[OpenJDK 2D-Dev] sun.java2D.Pisces renderer Performance and Memory enhancements
Jim Graham
james.graham at oracle.com
Wed May 1 00:43:18 UTC 2013
Hi Laurent,
There's a lot here to go over... ;)
On 4/30/13 9:29 AM, Laurent Bourgès wrote:
> Jim,
>
> here is the latest webrev:
> http://jmmc.fr/~bourgesl/share/java2d-pisces/webrev-3/
I'll answer questions first and then have a look...
> I have few questions regarding renderer edge handling and float ceil calls:
I have a personal philosophy for all rendering engines that I've
produced, but I'm not sure the philosophy was adopted for this code. I
like to use the same rounding for every operation and have all ranges be
specified as semi-open regions - x1 <= x < x2 - for example.
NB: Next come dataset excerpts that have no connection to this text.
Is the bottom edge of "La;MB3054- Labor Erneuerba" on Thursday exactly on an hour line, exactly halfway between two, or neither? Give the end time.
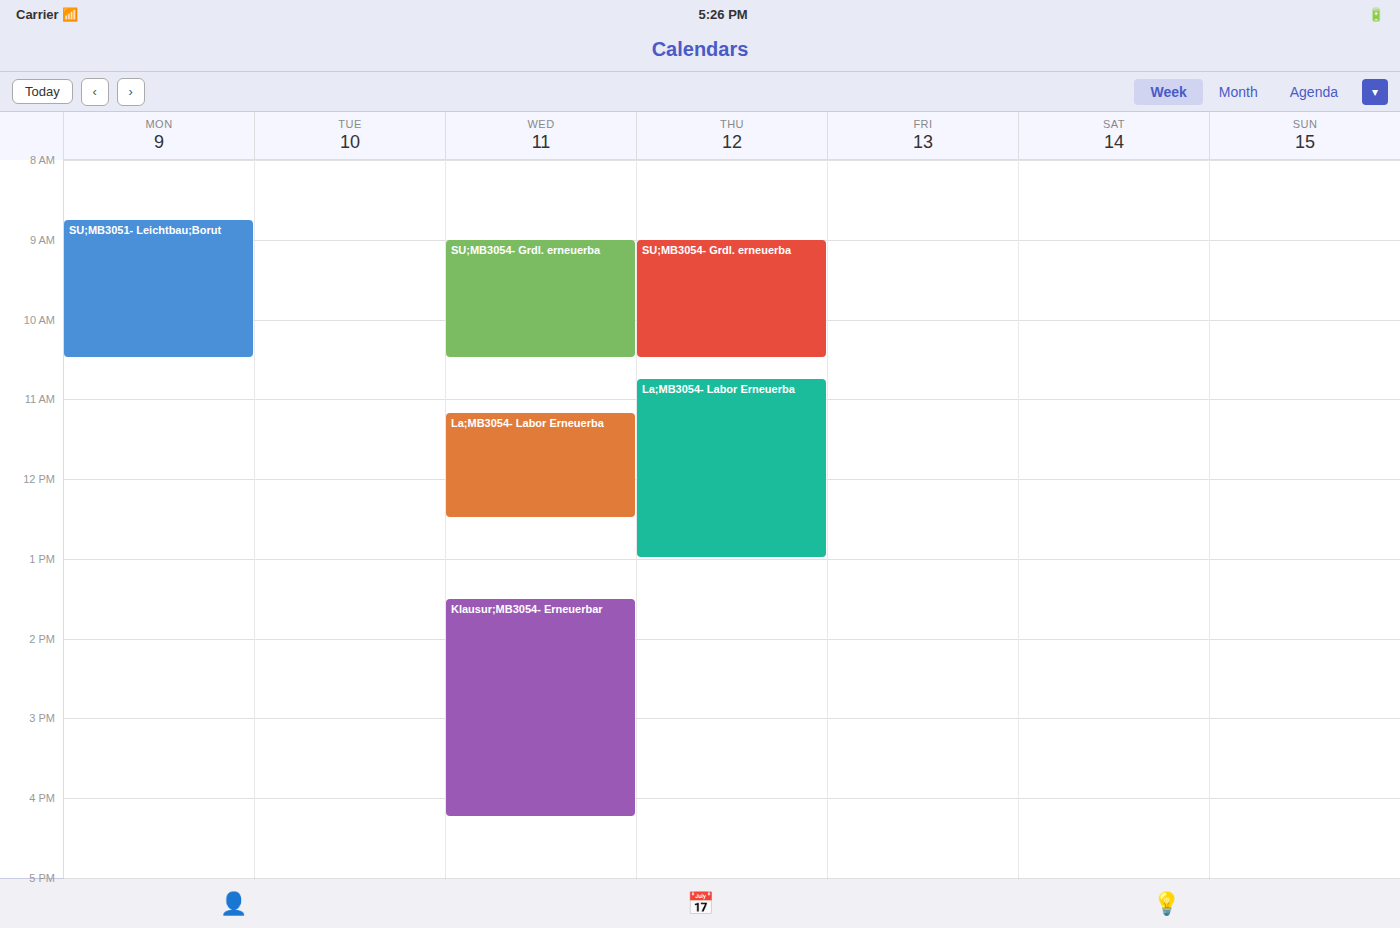
1:00 PM -- exactly on the 1 PM line.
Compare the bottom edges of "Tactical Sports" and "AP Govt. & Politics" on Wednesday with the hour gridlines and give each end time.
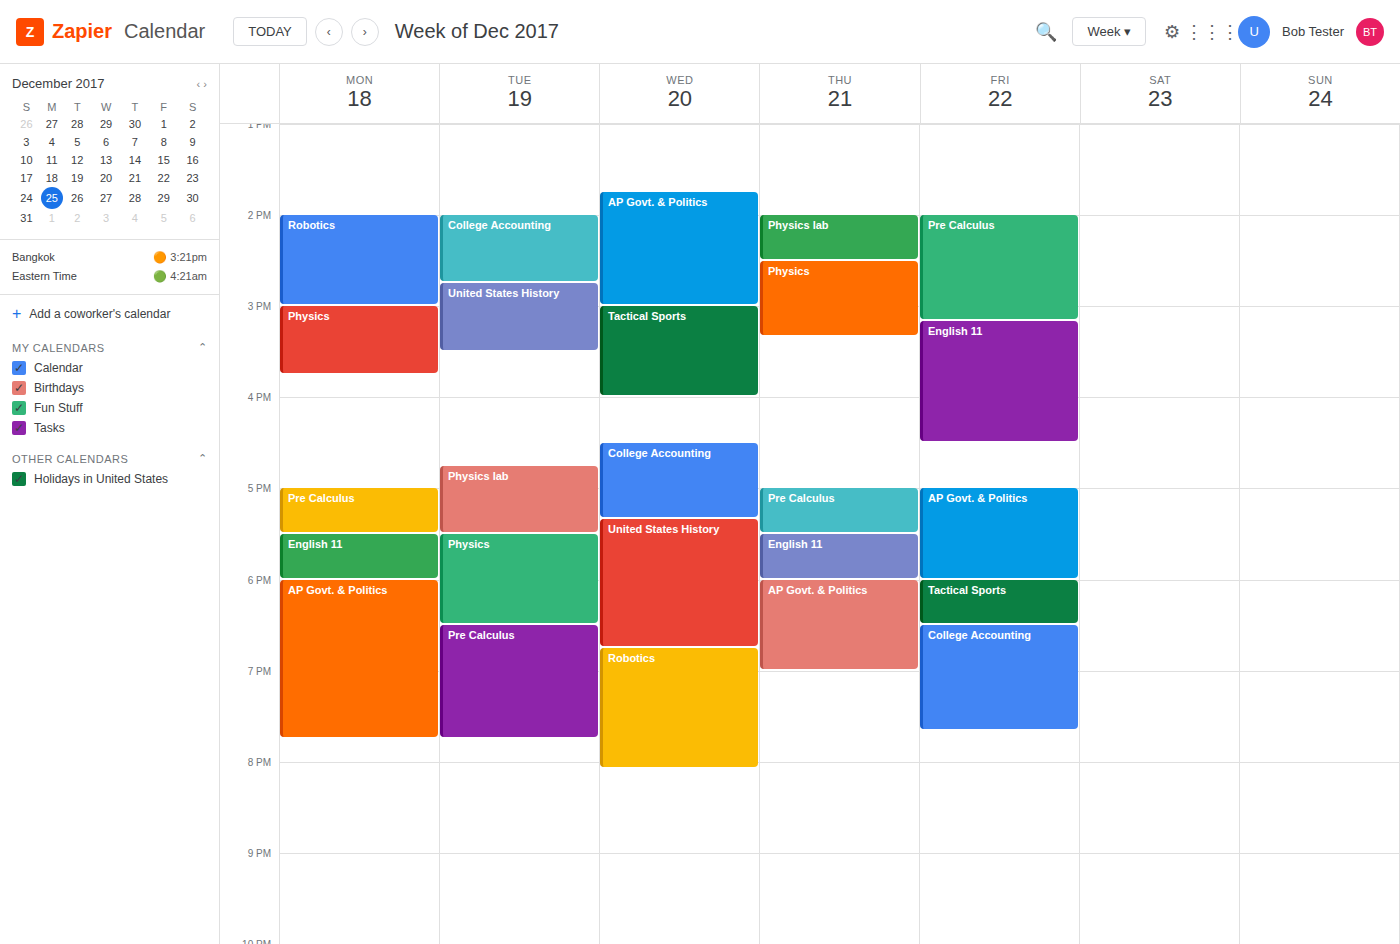
"Tactical Sports": 4:00 PM, exactly on the 4 PM line. "AP Govt. & Politics": 3:00 PM, exactly on the 3 PM line.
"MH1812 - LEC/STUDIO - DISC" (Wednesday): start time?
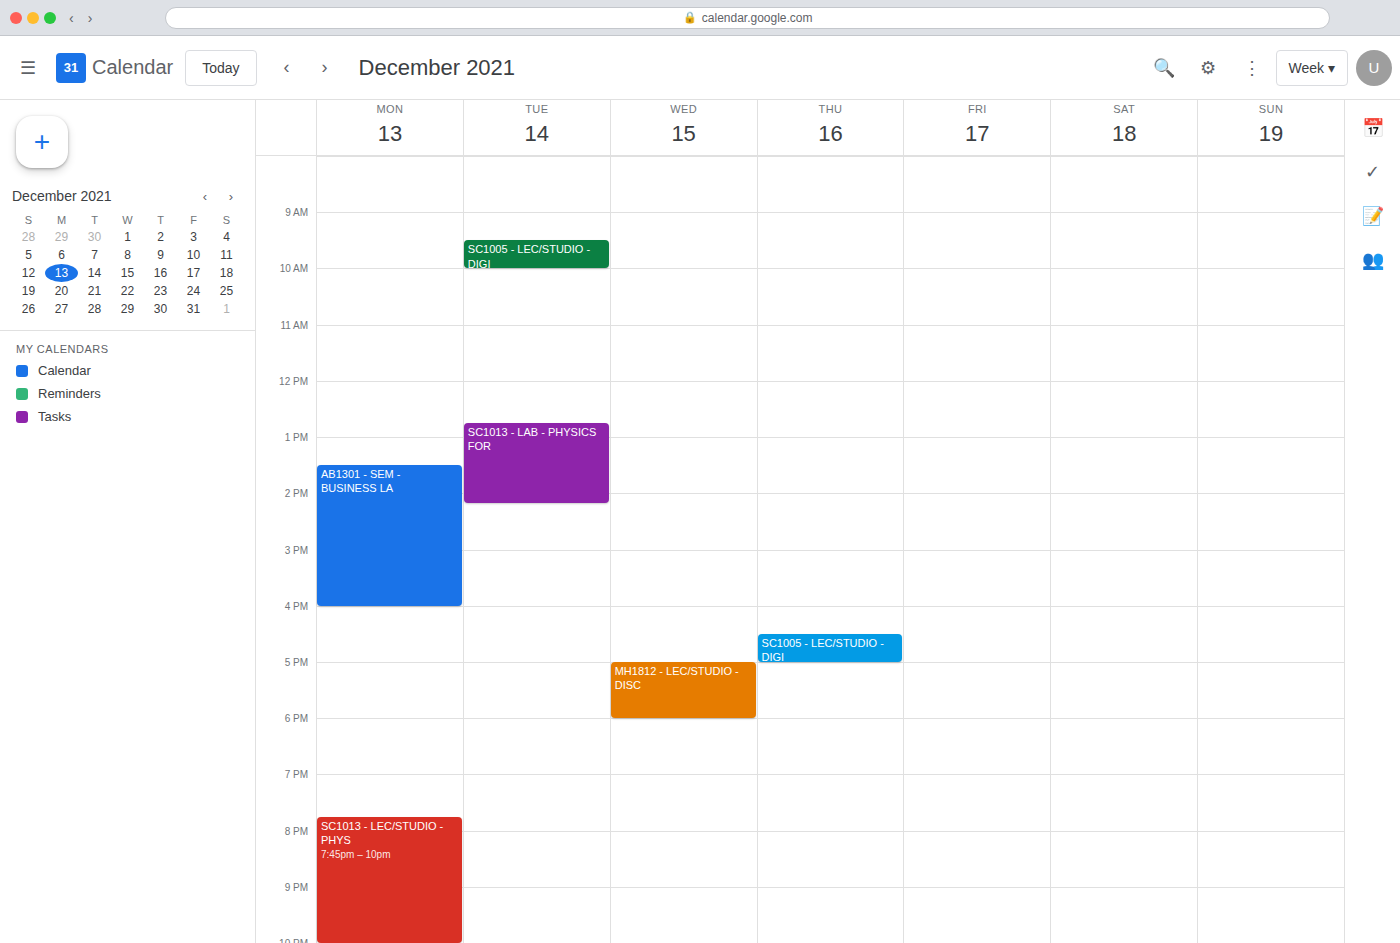
5:00 PM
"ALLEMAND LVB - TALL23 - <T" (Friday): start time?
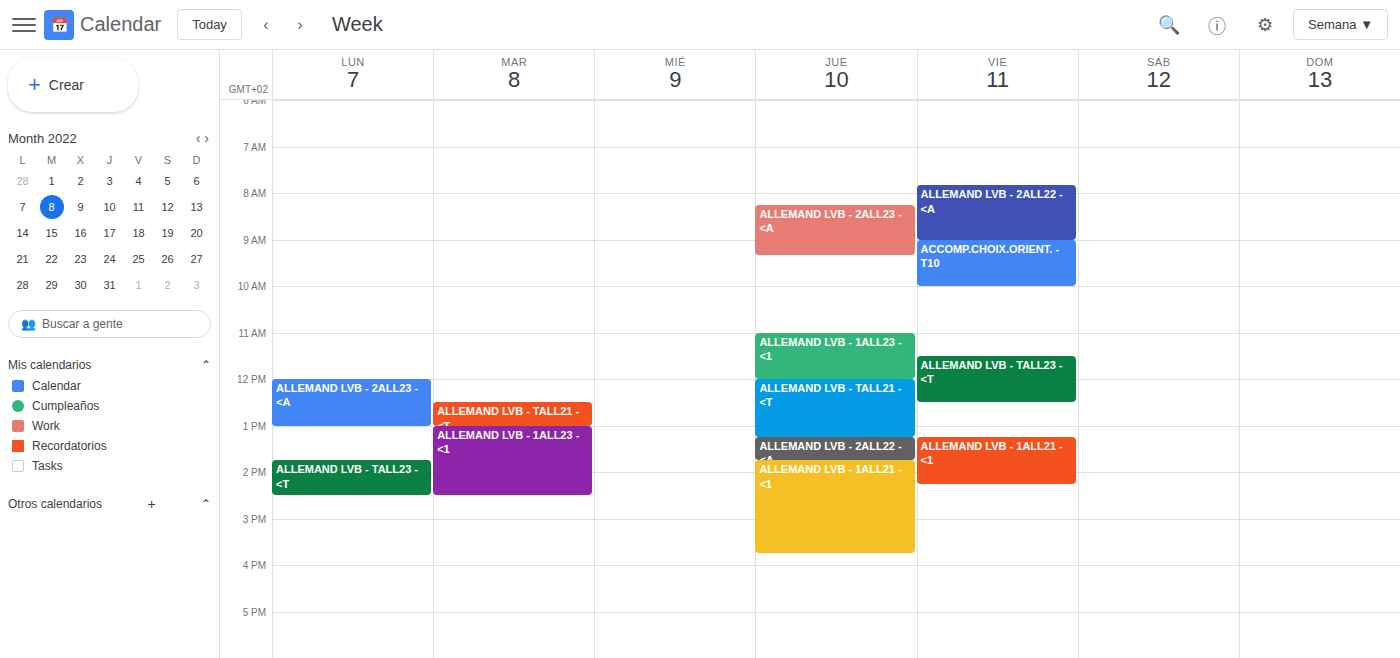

The "insideness" rule is most naturally expressed by semi-open intervals
since pixel centers that fall on a vertical boundary are inside if the
interior region is to their right (i.e. the x1 <= x half of that
equation above) and they are outside if the space to their right is
non-interior (i.e. the x < x2 half of that equation). A similar rule is
also used vertically.
The rounding operation which computes this would be:
xc = computed crossing value for the current scan line;
ceil(xc - 0.5);
This maps (for some integer k):
k+0.4999 to k
k+0.5000 to k
k+0.5001 to k+1
Which is exactly what you want for the beginning of a region. If the
crossing is exactly at the pixel center then that is the furthest right
that you can cross the scan line and still include pixel k. If you just
miss the center of a pixel to the right, then the first pixel to be
included is k+1. That function computes it correctly.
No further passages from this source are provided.